I don't think that's reductionist at all. I see a lot of times when activists in specific groups don't want to tear down the hierarchy, just adjust their place within it, like say white, cissexual, able-bodied gay men, who want to move up to the position that an otherwise similar strait man would be in, but still wants to treat all the women, people with disabilities, nonwhite, gender nonconforming people etc. like crap. Or white feminists who through black women under the bus. No, you don't believe in equality, you just want a chance to pick on somebody else. They see themselves as entitled, and the world doesn't, so they want the world to see their group as entitled, just like the dominant group. And I just want to shake them and say "no, you're not entitled, nobody's entitled, that's the point."

The one thing I noticed as a kid, was that a lot of the people bullying me didn't really hate me or think I was subhuman because I was Jewish, bi, disabled, whatever. They just knew that a bunch of other people did, including the adults, so if they picked on me, they wouldn't get in trouble like they would if they picked on, say, the straight Christian football star. If different things had made me vulnerable instead, the same things would have happened. So yeah, it's not just about who has power and who doesn't, but how we as societies handle power and how we treat people with less of it.

Date: 2012-11-01 12:49 am (UTC)
From: [identity profile] lalunatique.livejournal.com
I see a lot of times when activists in specific groups don't want to tear down the hierarchy, just adjust their place within it,

Quoted for truth. I think this is where some feminists are, too, perpetuating the hierarchy except with women, or at least a certain subset of educated, urban, cis women on top along with their male counterparts.

Date: 2012-11-01 03:14 am (UTC)
From: [identity profile] attackfish.livejournal.com
From what I've seen, it's endemic to every civil rights movement. It depends on whether someone's reaction to the oppression they face is "this is horrible, people like me shouldn't be treated this way," or "this is horrible, nobody should be treated this way." Sadly, the former is pretty common.

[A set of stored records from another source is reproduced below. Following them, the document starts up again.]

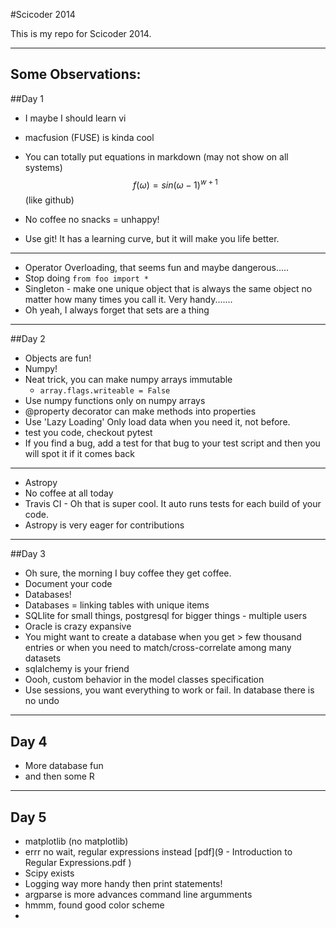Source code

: #Scicoder 2014

This is my repo for Scicoder 2014. 

-----------

Some Observations:
------------------

##Day 1
* I maybe I should learn vi
* macfusion (FUSE) is kinda cool
* You can totally put equations in markdown (may not show on all systems)
$$f(\omega) = sin(\omega - 1)^{w + 1}$$ 
(like github)
* No coffee no snacks = unhappy!


* Use git! It has a learning curve, but it will make you life better. 

-------
* Operator Overloading, that seems fun and maybe dangerous.....
* Stop doing `from foo import *`
* Singleton - make one unique object that is always the same object no matter how many times you call it. Very handy.......
* Oh yeah, I always forget that sets are a thing

---------
##Day 2
* Objects are fun!
* Numpy!
* Neat trick, you can make numpy arrays immutable 
	* `array.flags.writeable = False`
* Use numpy functions only on numpy arrays 
* @property decorator can make methods into properties 
* Use 'Lazy Loading' Only load data when you need it, not before. 
* test you code, checkout pytest 
* If you find a bug, add a test for that bug to your test script and then you will spot it if it comes back

-----------------
* Astropy
* No coffee at all today 
* Travis CI - Oh that is super cool. It auto runs tests for each build of your code. 
* Astropy is very eager for contributions 

-------------
##Day 3
* Oh sure, the morning I buy coffee they get coffee. 
* Document your code
* Databases! 
* Databases = linking tables with unique items 
* SQLlite for small things, postgresql for bigger things - multiple users
* Oracle is crazy expansive 
* You might want to create a database when you get > few thousand entries or when you need to match/cross-correlate among many datasets
* sqlalchemy is your friend
* Oooh, custom behavior in the model classes specification
* Use sessions, you want everything to work or fail. In database there is no undo 

-------------
## Day 4
* More database fun
* and then some R

--------
## Day 5 
* matplotlib (no matplotlib)
* errr no wait, regular expressions instead [pdf](9 - Introduction to Regular Expressions.pdf )
* Scipy exists
* Logging way more handy then print statements!
* argparse is more advances command line argumments 
* hmmm, found good color scheme
*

Date: 2012-11-17 06:51 pm (UTC)
From: [identity profile] water-soter.livejournal.com
This was very interesting. And I completely agree with you. We human beings tend to put everything in a convenient little box and be done with it. Such that all illegal immigrants commit crimes. Or that all minorities are on well-fare. Or that pretty people are good people. Or that all schizophrenics are violent and dangerous. I could go on and on. It's a sad state of things that these misconceptions tend to lead us to draw erroneous conclusions about people or generalize on the basis of these beliefs.

Date: 2012-11-17 06:59 pm (UTC)
From: [identity profile] attackfish.livejournal.com
We also make little boxes that say "such and such bad thing only happens to this group, so i don't have to worry about it" like that will really protect them.